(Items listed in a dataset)
--------------------
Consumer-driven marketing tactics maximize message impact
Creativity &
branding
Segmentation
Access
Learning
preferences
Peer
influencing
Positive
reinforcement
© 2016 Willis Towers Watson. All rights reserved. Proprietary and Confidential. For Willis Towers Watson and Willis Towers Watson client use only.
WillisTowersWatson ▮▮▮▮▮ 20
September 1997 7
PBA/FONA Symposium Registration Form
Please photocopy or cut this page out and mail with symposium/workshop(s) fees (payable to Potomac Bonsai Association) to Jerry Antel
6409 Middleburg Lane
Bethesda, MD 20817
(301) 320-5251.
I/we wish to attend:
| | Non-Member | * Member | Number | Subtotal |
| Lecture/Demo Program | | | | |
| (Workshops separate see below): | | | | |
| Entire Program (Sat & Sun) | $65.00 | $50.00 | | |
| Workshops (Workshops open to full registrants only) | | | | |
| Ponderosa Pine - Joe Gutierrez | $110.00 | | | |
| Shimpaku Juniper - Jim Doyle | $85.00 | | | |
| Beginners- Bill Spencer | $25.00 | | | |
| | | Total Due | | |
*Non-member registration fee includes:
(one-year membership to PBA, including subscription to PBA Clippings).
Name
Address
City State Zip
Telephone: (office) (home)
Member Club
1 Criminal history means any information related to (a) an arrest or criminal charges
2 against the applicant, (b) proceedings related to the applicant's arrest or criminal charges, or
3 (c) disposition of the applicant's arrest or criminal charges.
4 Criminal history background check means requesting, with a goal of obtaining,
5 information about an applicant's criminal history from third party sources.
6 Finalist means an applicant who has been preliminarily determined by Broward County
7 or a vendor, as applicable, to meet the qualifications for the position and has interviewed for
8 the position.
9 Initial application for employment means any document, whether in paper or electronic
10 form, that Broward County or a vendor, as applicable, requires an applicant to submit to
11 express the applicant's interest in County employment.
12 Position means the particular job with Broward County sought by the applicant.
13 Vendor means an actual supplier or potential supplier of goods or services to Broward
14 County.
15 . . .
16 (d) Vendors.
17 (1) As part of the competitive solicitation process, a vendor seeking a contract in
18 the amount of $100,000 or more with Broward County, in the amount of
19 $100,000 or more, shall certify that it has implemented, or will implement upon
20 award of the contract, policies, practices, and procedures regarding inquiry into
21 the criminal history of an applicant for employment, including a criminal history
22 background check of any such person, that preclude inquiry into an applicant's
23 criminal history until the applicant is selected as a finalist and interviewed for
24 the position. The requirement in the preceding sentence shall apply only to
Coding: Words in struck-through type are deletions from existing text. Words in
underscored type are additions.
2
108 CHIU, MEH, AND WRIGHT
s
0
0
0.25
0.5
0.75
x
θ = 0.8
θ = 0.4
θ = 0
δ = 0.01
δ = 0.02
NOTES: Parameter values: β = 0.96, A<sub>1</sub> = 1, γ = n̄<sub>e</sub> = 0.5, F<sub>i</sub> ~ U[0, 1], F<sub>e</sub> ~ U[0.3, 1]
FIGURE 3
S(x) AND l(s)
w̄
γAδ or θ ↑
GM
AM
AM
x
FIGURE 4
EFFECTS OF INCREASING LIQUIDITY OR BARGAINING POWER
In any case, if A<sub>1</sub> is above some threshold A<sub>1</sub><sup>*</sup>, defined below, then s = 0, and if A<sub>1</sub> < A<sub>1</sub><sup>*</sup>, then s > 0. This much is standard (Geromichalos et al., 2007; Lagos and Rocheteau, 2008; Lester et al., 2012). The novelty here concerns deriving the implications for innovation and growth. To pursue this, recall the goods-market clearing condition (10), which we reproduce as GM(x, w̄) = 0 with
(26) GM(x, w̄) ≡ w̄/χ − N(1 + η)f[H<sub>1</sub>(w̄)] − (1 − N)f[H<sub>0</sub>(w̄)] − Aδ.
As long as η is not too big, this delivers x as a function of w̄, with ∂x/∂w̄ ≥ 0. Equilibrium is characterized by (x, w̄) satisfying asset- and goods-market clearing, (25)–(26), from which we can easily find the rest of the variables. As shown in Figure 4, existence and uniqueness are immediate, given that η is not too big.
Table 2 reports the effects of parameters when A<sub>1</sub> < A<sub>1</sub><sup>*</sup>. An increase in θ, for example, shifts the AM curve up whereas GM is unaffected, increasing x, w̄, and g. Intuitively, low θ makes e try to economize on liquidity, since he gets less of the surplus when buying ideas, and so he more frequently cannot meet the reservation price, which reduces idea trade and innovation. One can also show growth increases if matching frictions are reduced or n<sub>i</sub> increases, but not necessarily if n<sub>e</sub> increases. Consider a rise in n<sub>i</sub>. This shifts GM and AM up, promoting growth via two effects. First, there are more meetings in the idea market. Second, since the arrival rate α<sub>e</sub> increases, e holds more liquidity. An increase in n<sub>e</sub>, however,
--------------------
Try it: Nothing beyond the lines from the start of the entries through the line with "September 1997 7" should appear. Repeat those lines exactly, both ends included.

Exercise response:
Consumer-driven marketing tactics maximize message impact
Creativity &
branding
Segmentation
Access
Learning
preferences
Peer
influencing
Positive
reinforcement
© 2016 Willis Towers Watson. All rights reserved. Proprietary and Confidential. For Willis Towers Watson and Willis Towers Watson client use only.
WillisTowersWatson ▮▮▮▮▮ 20
September 1997 7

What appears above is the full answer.